- [The exercise] Count the lines in the listing below that contain the word "label" and reply with that number alone.

- [Data]
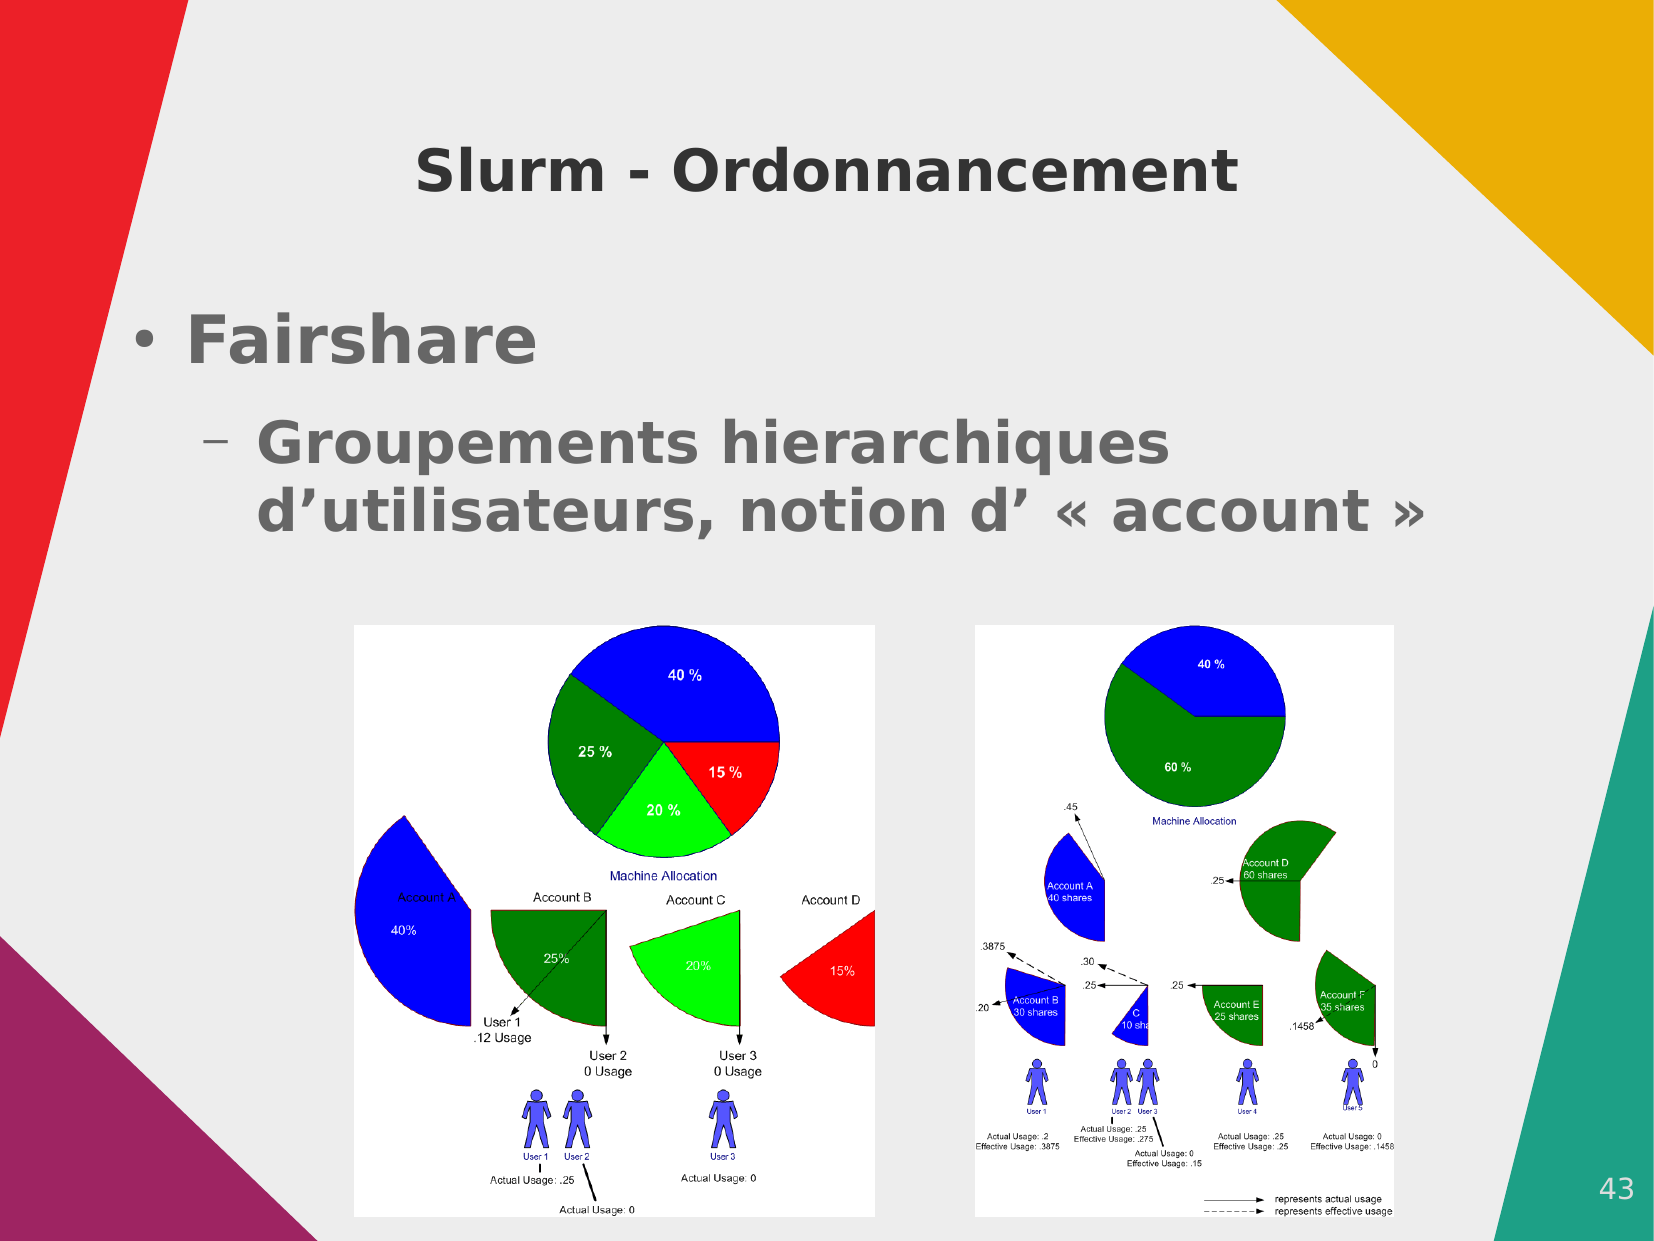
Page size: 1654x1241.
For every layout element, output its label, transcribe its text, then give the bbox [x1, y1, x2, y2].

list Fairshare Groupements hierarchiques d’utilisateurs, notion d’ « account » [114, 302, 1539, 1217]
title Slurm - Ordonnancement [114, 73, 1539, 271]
==
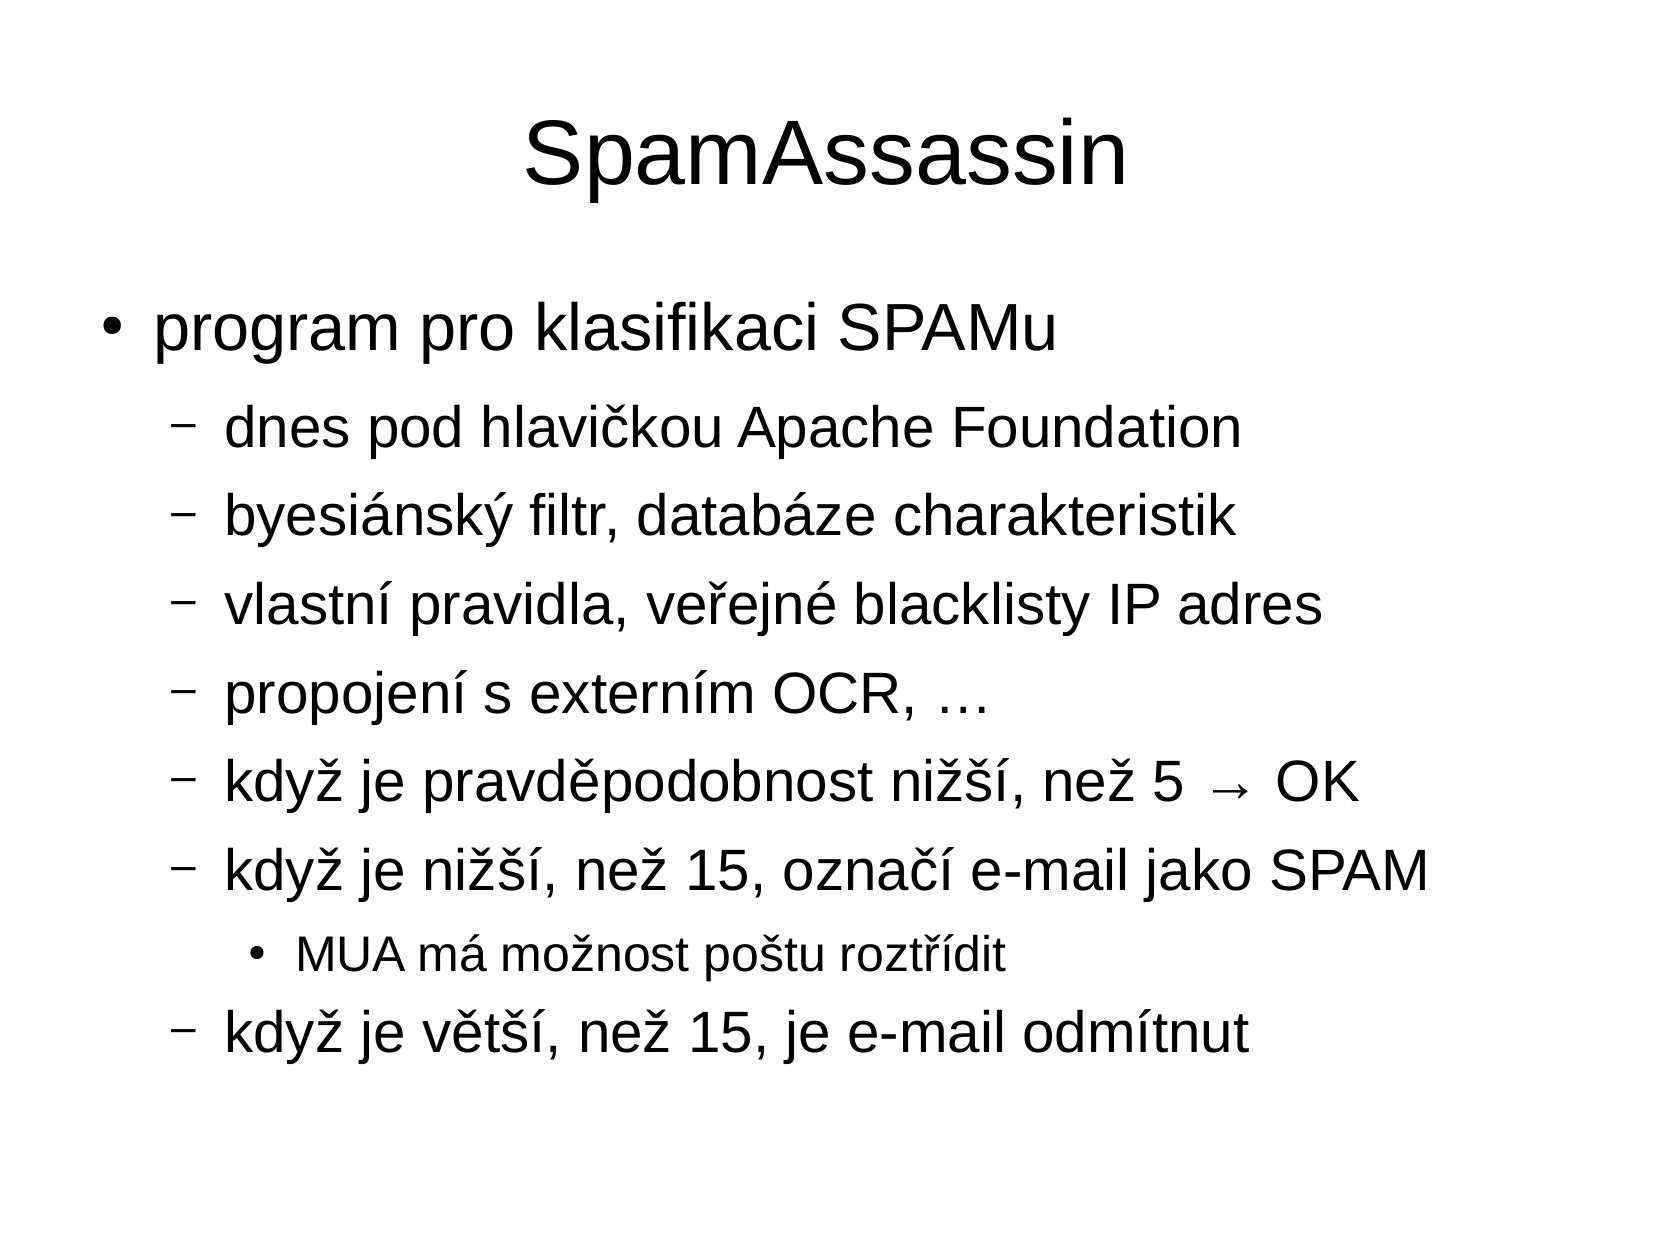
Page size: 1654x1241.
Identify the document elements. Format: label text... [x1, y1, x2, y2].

- [Full answer] 2